START Given data

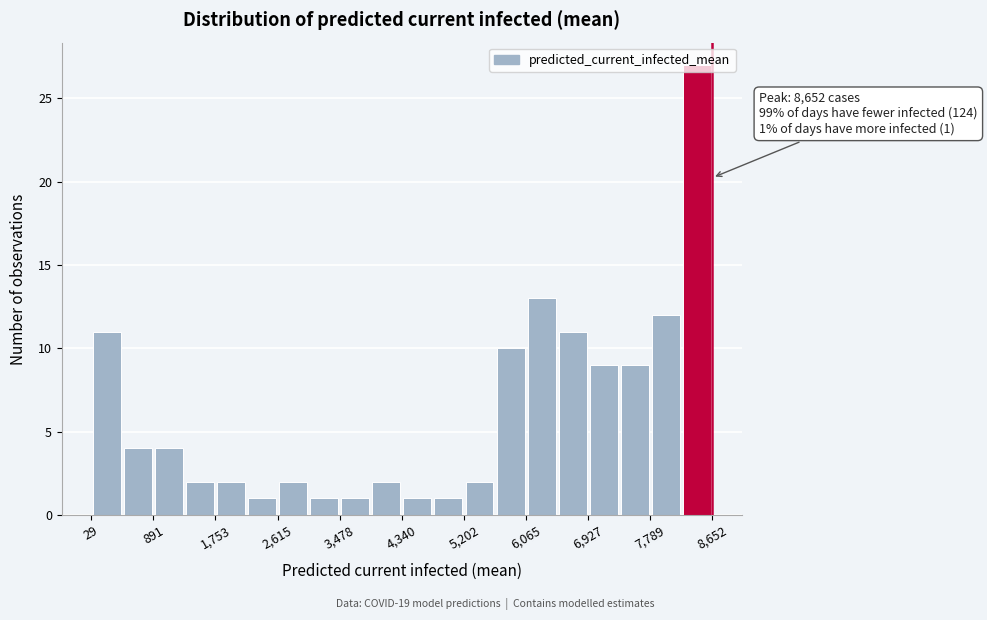

Which range on the x-axis has the tallest bar?

8200 to 8700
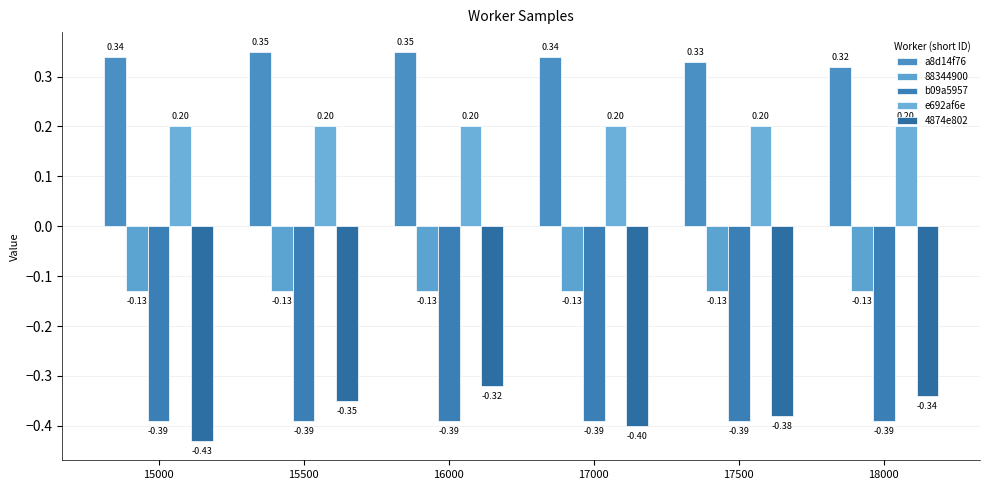

List the labels in order of e692af6e value, largest first.

15000, 15500, 16000, 17000, 17500, 18000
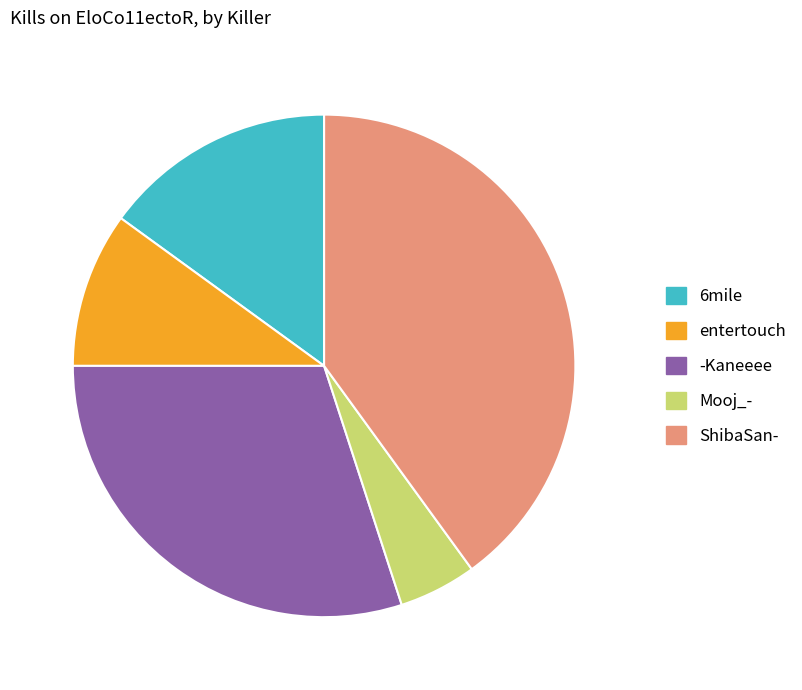

Is it true that -Kaneeee is 39% of the pie?

False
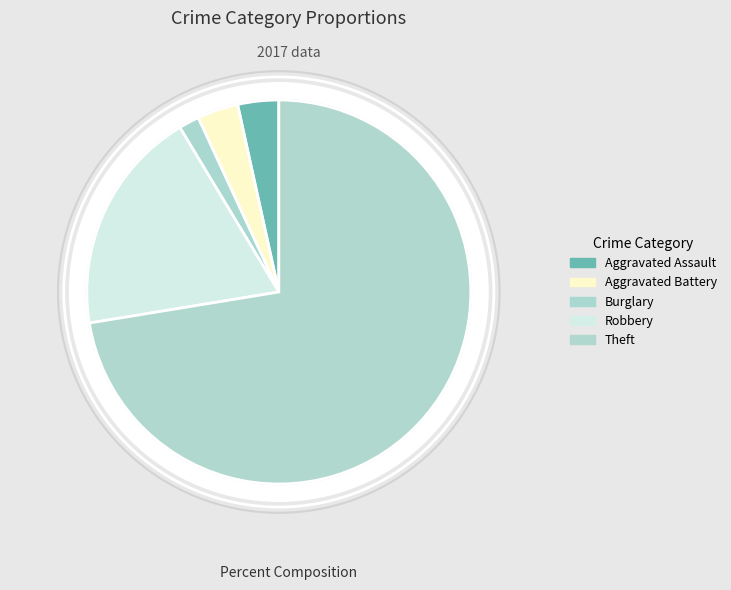

What is the ratio of the value at Aggravated Assault to the value at Aggravated Battery?

1.0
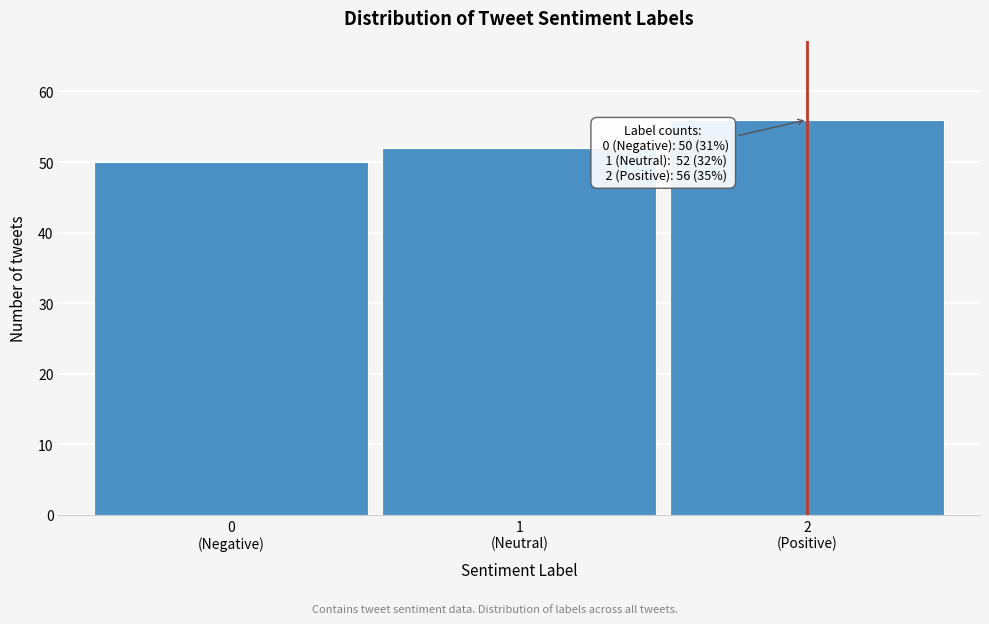

Reading right to left, extract all data points from this chart.

56	52	50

END Given data

Work instruction >>
Please copy out the listing above word for word, with the same line breaks, and omit the pictures.

Result >>
Which range on the x-axis has the tallest bar?

8200 to 8700

List the labels in order of e692af6e value, largest first.

15000, 15500, 16000, 17000, 17500, 18000

Is it true that -Kaneeee is 39% of the pie?

False

What is the ratio of the value at Aggravated Assault to the value at Aggravated Battery?

1.0

Reading right to left, extract all data points from this chart.

56	52	50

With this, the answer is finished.